This view is based primarily on Matthew 16:18–19, in which Jesus says:
And I tell you, you are Peter, and on this rock I will build my church, and the gates of hell shall not prevail against it. 19 I will give you the keys of the kingdom of heaven, and whatever you bind on earth shall be bound in heaven, and whatever you loose on earth shall be loosed in heaven. (ESV)
When this concept of "keys" belonging to Peter is combined with the teaching from Revelation 21:12, that the New Jerusalem has walls and gates, it's not a huge leap to see Peter as being the gatekeeper of heaven, who allows entrance to some but not others.

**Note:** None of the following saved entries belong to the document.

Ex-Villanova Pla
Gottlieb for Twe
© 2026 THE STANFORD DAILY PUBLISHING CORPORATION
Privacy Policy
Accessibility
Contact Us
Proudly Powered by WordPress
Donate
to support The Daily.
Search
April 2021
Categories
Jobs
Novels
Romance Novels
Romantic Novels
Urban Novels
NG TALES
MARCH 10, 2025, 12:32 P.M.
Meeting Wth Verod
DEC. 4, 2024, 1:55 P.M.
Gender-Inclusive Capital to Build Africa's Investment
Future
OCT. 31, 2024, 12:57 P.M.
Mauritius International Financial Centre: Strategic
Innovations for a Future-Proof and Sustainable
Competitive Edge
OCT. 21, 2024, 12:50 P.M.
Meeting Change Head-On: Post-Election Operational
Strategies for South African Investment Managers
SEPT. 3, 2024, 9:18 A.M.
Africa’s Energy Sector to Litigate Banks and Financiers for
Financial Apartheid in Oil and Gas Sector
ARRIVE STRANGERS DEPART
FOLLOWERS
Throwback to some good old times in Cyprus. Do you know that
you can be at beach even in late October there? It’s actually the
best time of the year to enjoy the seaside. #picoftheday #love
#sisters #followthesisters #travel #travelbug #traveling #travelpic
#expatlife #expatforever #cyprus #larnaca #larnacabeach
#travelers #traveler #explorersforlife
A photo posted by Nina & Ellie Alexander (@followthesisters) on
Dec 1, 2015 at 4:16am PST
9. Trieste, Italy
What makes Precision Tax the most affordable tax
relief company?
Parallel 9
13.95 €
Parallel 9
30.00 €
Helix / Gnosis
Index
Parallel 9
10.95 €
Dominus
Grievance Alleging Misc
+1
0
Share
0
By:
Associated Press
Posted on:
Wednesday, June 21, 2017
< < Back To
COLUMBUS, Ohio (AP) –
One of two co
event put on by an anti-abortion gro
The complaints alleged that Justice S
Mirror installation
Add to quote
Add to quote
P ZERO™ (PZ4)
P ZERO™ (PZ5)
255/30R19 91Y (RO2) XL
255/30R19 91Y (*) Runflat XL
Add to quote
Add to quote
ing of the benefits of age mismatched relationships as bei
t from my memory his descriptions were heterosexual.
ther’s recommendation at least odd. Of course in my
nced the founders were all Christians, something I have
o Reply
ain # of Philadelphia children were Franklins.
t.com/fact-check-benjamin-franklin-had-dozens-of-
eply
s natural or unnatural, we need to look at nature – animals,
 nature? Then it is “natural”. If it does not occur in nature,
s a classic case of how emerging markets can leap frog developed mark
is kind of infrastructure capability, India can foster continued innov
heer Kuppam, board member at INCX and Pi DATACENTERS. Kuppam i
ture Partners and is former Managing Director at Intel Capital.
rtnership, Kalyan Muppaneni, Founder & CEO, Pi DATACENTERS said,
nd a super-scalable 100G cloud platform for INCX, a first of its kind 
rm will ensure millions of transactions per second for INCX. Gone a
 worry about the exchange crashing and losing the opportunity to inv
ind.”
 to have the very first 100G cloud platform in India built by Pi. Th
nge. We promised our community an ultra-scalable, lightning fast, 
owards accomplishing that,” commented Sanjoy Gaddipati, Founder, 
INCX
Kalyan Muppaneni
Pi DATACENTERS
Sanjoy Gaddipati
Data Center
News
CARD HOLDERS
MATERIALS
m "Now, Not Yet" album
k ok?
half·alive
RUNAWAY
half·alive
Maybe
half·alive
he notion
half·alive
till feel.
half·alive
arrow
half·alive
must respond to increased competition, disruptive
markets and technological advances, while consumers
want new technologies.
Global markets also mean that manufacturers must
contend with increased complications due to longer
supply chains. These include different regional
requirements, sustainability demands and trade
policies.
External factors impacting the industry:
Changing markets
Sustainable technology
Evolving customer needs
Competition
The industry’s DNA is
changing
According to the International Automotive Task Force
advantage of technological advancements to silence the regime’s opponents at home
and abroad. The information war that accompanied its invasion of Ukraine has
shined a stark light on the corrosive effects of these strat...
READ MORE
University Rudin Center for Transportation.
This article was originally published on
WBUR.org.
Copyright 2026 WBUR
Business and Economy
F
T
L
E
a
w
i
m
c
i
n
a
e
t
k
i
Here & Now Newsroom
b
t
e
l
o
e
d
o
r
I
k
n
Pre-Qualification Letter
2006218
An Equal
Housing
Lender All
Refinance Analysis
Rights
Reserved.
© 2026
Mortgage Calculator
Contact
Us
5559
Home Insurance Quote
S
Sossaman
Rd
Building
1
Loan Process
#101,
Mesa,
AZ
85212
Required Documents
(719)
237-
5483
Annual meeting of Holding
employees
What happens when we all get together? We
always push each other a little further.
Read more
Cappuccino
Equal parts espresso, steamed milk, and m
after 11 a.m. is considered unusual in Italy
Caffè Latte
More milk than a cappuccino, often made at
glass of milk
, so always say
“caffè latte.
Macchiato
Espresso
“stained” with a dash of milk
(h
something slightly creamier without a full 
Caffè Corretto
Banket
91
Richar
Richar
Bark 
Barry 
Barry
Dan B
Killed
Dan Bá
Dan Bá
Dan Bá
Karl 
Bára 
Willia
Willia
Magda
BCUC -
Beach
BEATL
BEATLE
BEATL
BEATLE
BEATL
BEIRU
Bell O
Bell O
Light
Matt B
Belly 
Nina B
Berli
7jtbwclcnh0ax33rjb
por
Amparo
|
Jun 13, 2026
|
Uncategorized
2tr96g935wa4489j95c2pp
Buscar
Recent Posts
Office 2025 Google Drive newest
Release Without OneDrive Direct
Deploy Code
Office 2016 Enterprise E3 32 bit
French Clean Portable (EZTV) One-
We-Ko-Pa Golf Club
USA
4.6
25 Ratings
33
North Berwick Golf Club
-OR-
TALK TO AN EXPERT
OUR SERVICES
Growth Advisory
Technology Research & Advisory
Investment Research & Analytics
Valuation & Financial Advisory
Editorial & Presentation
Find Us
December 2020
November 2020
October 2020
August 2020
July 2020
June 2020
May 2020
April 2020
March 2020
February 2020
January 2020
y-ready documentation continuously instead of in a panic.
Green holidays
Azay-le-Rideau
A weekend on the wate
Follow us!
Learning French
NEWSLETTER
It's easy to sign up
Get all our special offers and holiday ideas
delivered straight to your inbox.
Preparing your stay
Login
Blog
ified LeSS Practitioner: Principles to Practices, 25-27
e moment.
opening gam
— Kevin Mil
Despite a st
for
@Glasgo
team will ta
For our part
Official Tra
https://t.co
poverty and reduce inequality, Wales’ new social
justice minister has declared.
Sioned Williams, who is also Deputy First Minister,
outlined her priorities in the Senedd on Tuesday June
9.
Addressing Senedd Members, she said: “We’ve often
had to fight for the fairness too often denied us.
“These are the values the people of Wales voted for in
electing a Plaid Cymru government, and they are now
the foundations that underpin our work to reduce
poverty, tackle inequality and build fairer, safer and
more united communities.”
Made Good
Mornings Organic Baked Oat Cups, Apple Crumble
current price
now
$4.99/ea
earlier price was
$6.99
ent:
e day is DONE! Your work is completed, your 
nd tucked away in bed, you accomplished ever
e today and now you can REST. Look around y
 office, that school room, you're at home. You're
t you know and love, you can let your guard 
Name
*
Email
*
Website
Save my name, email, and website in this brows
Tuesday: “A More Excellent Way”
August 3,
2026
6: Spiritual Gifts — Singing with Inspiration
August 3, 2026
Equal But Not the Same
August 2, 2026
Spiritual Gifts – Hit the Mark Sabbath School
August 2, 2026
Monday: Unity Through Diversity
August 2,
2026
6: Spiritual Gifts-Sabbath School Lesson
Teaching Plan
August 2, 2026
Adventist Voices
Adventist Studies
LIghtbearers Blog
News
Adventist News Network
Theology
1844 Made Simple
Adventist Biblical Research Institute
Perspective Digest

However, this is as explicit as the Bible itself gets on this question. There are a few other sources for Petrine authority, like Matthew 18:18, but the popular image of Peter standing at the pearly gates is a later interpretation or extrapolation of the scriptures. Leading church historian Everett Ferguson identifies a possible source:2
The passage [Matthew 16:18–19] moves from a building, to gates, to keys. A popular image has Peter as the doorkeeper of heaven, deciding admission through the pearly gates to each person at death. This understanding of Peter goes back to an early medieval interpretation that identified Peter with a figure in Germanic mythology who was the porter of heaven. (The Church of Christ, 53)
Numerous others make the same connection between the passage and the popular imagery, like Miriam Van Scott in Encyclopedia of Heaven, 208 and Howard Clarke, who ties this imagery to medieval drama (The Gospel of Matthew and Its Readers, 146).